### Text under study
>>>

10th-century Portuguese abbess and canonized saint

Saint Senhorinha of Basto, also Senorina (Santa Senhorinha de Basto; c. 942 – 982) was a Portuguese Benedictine abbess in what is today northern Portugal. She is a saint in the Roman Catholic Church and Eastern Orthodox Church, and was related to Saint Rudesind of Mondoñedo.

==Life==
Senhorinha of Basto is thought to have been born into the noble Sousa family as either Domitilla or Genoveva. After being raised by her aunt, Blessed Godinha, abbess of the Benedictine convent of St. John of Vieira, Senhorinha also joined the Benedictines and succeeded her aunt as abbess at Vieira. Later, she moved the convent of Vieira to Basto near Braga, Portugal in order to help the spiritual development of her community.

==Legacy==
Senhorinha of Basto was canonized by Paio Mendes, Archbishop of Braga, in 1130, at a time when bishops had the authority to canonize faithful people in their dioceses. Her feast day is April 22, which is recorded in Portuguese liturgical calendars beginning in the 13th century.

<<<

### Dataset extract

>>>

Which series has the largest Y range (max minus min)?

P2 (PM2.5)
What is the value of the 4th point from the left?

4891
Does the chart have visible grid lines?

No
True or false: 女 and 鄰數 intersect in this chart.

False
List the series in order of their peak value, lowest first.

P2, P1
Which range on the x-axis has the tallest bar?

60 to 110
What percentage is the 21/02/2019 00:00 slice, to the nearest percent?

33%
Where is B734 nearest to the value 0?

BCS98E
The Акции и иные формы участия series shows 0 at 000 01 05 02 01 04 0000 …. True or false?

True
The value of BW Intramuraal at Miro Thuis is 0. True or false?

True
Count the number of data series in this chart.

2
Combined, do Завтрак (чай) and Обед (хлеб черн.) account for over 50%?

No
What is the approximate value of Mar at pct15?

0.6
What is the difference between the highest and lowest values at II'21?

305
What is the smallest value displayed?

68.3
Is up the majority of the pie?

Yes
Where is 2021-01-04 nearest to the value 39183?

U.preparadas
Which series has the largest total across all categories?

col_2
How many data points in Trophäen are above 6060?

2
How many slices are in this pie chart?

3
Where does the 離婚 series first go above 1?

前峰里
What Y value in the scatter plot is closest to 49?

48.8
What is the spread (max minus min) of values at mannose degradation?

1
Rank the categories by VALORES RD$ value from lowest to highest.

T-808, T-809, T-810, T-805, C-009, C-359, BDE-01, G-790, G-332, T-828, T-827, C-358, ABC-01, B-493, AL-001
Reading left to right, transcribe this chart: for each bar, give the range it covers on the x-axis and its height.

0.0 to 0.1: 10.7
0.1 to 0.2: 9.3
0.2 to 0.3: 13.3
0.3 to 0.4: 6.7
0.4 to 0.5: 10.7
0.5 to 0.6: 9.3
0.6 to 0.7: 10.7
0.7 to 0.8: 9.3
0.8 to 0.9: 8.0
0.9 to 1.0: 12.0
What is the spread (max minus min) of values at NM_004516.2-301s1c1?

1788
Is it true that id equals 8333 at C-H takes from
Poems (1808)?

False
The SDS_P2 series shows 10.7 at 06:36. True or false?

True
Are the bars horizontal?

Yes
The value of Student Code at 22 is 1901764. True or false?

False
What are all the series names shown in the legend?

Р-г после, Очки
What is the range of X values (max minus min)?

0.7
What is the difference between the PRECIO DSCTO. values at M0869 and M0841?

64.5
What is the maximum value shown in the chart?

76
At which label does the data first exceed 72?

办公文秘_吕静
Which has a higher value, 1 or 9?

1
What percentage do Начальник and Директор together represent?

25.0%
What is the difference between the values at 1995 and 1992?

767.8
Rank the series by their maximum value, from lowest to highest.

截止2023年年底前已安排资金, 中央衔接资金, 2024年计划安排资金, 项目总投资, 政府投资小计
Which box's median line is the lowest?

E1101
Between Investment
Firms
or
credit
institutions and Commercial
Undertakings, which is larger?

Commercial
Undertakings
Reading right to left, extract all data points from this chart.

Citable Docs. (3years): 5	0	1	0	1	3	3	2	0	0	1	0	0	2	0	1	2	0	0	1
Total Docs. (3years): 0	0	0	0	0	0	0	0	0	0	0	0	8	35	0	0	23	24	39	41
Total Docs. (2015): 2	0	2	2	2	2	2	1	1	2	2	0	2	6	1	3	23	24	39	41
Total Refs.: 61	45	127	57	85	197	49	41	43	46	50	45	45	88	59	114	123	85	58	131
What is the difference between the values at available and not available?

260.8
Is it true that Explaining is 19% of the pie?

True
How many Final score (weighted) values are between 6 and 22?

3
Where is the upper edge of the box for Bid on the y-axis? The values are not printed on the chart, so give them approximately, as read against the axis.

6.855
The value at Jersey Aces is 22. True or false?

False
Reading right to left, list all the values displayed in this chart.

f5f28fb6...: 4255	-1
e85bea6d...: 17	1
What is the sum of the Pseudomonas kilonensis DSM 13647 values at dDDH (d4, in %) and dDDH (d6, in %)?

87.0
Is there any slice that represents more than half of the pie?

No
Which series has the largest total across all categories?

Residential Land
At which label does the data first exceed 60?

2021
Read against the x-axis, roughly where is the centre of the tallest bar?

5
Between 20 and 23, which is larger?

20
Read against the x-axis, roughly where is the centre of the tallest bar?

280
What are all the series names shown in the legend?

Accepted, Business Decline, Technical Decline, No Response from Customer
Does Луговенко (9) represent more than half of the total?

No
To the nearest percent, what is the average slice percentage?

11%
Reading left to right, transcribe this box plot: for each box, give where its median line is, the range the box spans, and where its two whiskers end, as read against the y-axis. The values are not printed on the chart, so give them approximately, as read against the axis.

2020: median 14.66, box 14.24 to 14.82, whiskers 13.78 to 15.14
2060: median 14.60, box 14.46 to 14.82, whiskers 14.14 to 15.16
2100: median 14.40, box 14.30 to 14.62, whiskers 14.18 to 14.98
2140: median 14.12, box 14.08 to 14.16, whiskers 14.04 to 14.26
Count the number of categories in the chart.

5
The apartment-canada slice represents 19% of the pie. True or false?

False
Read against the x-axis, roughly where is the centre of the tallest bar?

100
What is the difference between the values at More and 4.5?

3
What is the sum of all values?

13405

<<<

### What this exercise asks
• a. Decide whether each statement agrees with the text on Saint Senhorinha of Basto, answering yes or no and quoting the deciding words: (i) She was raised by an aunt who was abbess at Vieira. (ii) A pope canonized her. (iii) Her feast day has been recorded in Portuguese liturgical calendars since the 13th century.
• b. Continue the text on Saint Senhorinha of Basto from its final sentence.

### Expected results
• a.
(i) Yes: "After being raised by her aunt, Blessed Godinha, abbess of the Benedictine convent of St. John of Vieira"
(ii) No: "canonized by Paio Mendes, Archbishop of Braga, in 1130"
(iii) Yes: "which is recorded in Portuguese liturgical calendars beginning in the 13th century"

• b.
Her shrine in Basto was a popular pilgrimage destination in the region in the 12th and 13th centuries. King Sancho I of Portugal was one famous devotee who made the pilgrimage to cure his son and heir, Afonso II, who was healed and succeeded Sancho I as king of Portugal. The church in Basto has been named in her honor since at least 1220, and water from a nearby fountain named after her is believed to have healing properties. Her tomb is housed in the church.

In art, she is typically depicted with a water jug or vessel at her side and sometimes a frog, in reference to one of the miracles she is said to have performed during her life.